Duplicate the lines in the listing starting at the line containing "抑制する効果があるフコイダンは花粉症に効くとされて" and ending at the line containing "のマウスにアカモクの煮汁を3日間飲ませると、花粉症の", both included.
Data for analysis: Begin
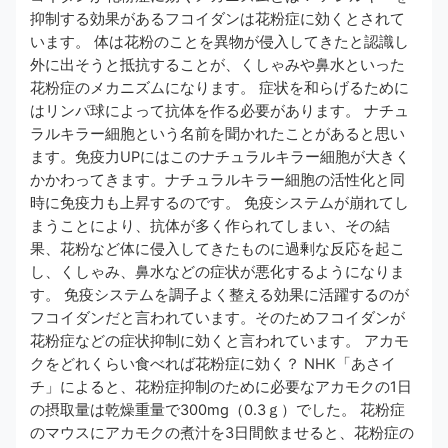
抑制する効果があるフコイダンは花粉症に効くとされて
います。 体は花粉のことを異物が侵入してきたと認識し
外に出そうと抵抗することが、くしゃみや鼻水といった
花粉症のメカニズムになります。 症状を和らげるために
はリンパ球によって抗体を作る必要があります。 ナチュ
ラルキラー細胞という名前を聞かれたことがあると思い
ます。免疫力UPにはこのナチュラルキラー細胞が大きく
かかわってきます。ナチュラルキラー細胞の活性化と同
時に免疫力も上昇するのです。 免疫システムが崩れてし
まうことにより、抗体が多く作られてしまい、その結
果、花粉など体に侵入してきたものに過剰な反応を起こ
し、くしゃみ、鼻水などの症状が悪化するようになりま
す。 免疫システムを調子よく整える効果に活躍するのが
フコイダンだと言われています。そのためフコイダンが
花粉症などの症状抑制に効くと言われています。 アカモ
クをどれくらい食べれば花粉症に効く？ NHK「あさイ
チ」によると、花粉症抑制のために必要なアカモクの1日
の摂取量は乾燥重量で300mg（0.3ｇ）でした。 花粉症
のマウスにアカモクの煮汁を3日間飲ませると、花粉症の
Data for analysis: End
Data for analysis: Begin
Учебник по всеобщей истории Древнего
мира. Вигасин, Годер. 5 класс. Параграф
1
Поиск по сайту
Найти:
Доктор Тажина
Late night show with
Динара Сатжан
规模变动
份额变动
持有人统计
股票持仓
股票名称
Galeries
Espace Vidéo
Data for analysis: End
Data for analysis: Begin
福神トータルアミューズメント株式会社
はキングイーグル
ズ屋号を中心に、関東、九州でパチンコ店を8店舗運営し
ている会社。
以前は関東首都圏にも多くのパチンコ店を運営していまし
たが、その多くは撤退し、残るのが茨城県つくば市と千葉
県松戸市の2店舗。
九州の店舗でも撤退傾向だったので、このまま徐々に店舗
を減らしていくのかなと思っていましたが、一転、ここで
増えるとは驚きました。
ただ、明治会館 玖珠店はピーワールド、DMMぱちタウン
Data for analysis: End
### Response to the task:
抑制する効果があるフコイダンは花粉症に効くとされて
います。 体は花粉のことを異物が侵入してきたと認識し
外に出そうと抵抗することが、くしゃみや鼻水といった
花粉症のメカニズムになります。 症状を和らげるために
はリンパ球によって抗体を作る必要があります。 ナチュ
ラルキラー細胞という名前を聞かれたことがあると思い
ます。免疫力UPにはこのナチュラルキラー細胞が大きく
かかわってきます。ナチュラルキラー細胞の活性化と同
時に免疫力も上昇するのです。 免疫システムが崩れてし
まうことにより、抗体が多く作られてしまい、その結
果、花粉など体に侵入してきたものに過剰な反応を起こ
し、くしゃみ、鼻水などの症状が悪化するようになりま
す。 免疫システムを調子よく整える効果に活躍するのが
フコイダンだと言われています。そのためフコイダンが
花粉症などの症状抑制に効くと言われています。 アカモ
クをどれくらい食べれば花粉症に効く？ NHK「あさイ
チ」によると、花粉症抑制のために必要なアカモクの1日
の摂取量は乾燥重量で300mg（0.3ｇ）でした。 花粉症
のマウスにアカモクの煮汁を3日間飲ませると、花粉症の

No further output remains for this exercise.